Türkiye’deki Femen protestoları
‘Peki güzel ülkemizde neler yapıyorlar?’ diye soracak olursanız… Türkiye’de Femen için ilk aktif gösterisi yapan cesur kadının adı Güntülü Sar. Gösteri nedeni ODTÜ Ormanı’nı korumak. Türkiye Femen’in gösterilerine daha sonra katılan üyeler Didem, Bilgehan ve Hande.

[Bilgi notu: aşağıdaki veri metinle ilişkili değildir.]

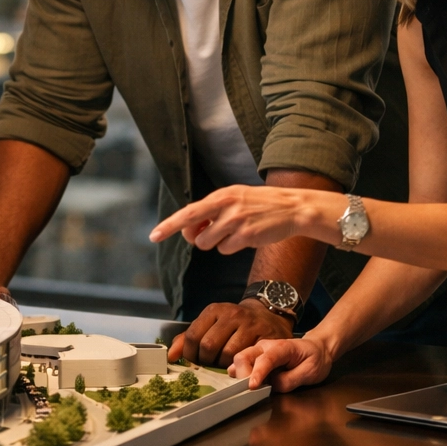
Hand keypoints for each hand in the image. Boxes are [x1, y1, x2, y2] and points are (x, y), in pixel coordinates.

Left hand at [150, 185, 312, 254]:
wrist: (292, 208)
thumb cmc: (260, 204)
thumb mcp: (235, 198)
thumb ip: (212, 210)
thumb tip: (191, 229)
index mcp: (221, 196)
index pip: (188, 212)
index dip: (169, 225)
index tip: (154, 235)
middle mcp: (226, 207)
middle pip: (194, 232)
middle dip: (196, 238)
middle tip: (209, 233)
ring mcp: (236, 221)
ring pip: (208, 244)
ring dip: (217, 243)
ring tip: (235, 231)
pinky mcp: (247, 235)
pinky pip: (226, 250)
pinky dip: (232, 247)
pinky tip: (246, 236)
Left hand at [167, 299, 292, 367]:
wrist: (267, 315)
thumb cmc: (233, 324)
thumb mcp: (211, 324)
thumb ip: (188, 338)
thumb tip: (171, 356)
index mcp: (214, 310)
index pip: (192, 335)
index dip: (189, 353)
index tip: (193, 360)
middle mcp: (231, 314)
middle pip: (208, 346)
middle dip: (205, 360)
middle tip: (209, 364)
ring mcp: (249, 324)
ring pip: (227, 354)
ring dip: (223, 366)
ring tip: (224, 364)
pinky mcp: (264, 336)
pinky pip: (246, 358)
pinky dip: (239, 365)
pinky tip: (238, 364)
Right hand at [227, 335, 333, 391]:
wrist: (317, 349)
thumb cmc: (314, 359)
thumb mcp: (310, 372)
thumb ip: (290, 380)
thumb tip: (272, 387)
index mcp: (281, 347)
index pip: (265, 360)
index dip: (257, 374)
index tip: (252, 387)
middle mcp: (265, 346)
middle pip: (243, 357)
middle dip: (242, 375)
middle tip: (249, 391)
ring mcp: (258, 351)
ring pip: (239, 360)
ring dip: (239, 375)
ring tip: (248, 389)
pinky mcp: (255, 357)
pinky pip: (241, 365)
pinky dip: (239, 375)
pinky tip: (246, 383)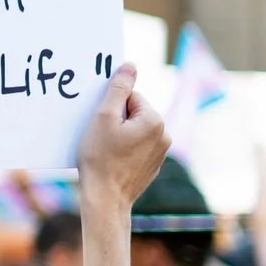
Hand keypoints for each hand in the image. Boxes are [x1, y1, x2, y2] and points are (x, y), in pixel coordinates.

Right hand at [74, 66, 167, 215]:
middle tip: (100, 138)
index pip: (131, 97)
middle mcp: (164, 135)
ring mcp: (161, 153)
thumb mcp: (103, 118)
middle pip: (134, 113)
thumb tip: (130, 66)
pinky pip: (137, 148)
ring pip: (136, 131)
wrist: (105, 199)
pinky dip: (124, 150)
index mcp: (155, 120)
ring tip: (105, 151)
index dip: (111, 108)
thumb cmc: (100, 158)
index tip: (100, 124)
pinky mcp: (153, 166)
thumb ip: (117, 89)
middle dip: (117, 121)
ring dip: (120, 135)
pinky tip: (112, 162)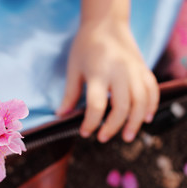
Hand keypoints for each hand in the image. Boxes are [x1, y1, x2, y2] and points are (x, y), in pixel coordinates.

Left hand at [57, 22, 158, 142]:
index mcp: (98, 72)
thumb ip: (70, 94)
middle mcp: (119, 72)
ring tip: (127, 136)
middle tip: (103, 138)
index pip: (96, 106)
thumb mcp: (73, 69)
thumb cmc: (85, 46)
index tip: (85, 133)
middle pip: (122, 107)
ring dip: (135, 122)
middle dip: (113, 127)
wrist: (106, 23)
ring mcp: (134, 70)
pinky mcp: (143, 68)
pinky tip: (145, 118)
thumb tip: (61, 115)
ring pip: (141, 102)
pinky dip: (151, 106)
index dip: (91, 123)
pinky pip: (152, 90)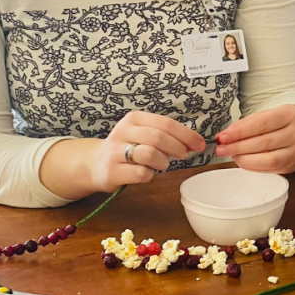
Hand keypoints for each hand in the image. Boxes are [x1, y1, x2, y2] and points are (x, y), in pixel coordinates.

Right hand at [90, 110, 207, 191]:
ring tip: (162, 164)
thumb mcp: (142, 133)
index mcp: (134, 119)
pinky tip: (145, 173)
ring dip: (163, 161)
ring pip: (149, 154)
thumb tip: (194, 142)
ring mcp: (115, 152)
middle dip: (177, 147)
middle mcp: (123, 132)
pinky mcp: (112, 171)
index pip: (166, 123)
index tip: (199, 144)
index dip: (186, 135)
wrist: (95, 163)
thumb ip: (164, 134)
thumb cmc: (127, 148)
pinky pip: (140, 173)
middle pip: (158, 137)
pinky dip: (149, 175)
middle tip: (183, 155)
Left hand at [214, 105, 294, 173]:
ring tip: (230, 154)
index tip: (223, 137)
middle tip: (221, 148)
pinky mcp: (293, 166)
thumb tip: (225, 136)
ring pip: (267, 159)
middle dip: (238, 147)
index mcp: (290, 114)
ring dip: (244, 158)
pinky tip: (242, 161)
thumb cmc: (282, 122)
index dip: (240, 132)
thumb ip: (247, 124)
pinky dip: (252, 166)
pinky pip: (269, 169)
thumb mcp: (268, 115)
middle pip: (263, 143)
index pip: (261, 124)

Femen şu ana kadar Türkiye’deki güncel olaylardan aşağıdakileri protesto etti ve haberlerde bol bol yer buldu;
- THY hosteslerine kırmızı ruj yasağı – Ukrayna
- Gezi Parkı protestoları – Paris
- ODTÜ Ormanı – Türkiye
- Twitter yasağı- İspanya
Kendim de hergün kadın olmak, iş hayatında kadının yeri, anne olarak kadın, kadın giyimi ve ideal kadın algısı konularında tartışma çıkan bir ortamda bir kadın olarak; ister istemez cinsiyet ayrımcılığı ve erkek egemenliği konularından rahatsız oluyorum. Tepkimi Femen kadar ilgi çekici ve etkili gösteremesem de dünyada biz kadınlar için elini taşın altına koyan başka kadınların olduğunu bilmek içimi ısıtıyor. Femen’e giriş niteliğindeki bu yazından sonra umarım sizler de güzel kızların çekici göğüslerinin ardındaki mesajları okumada algınızı artırırsınız.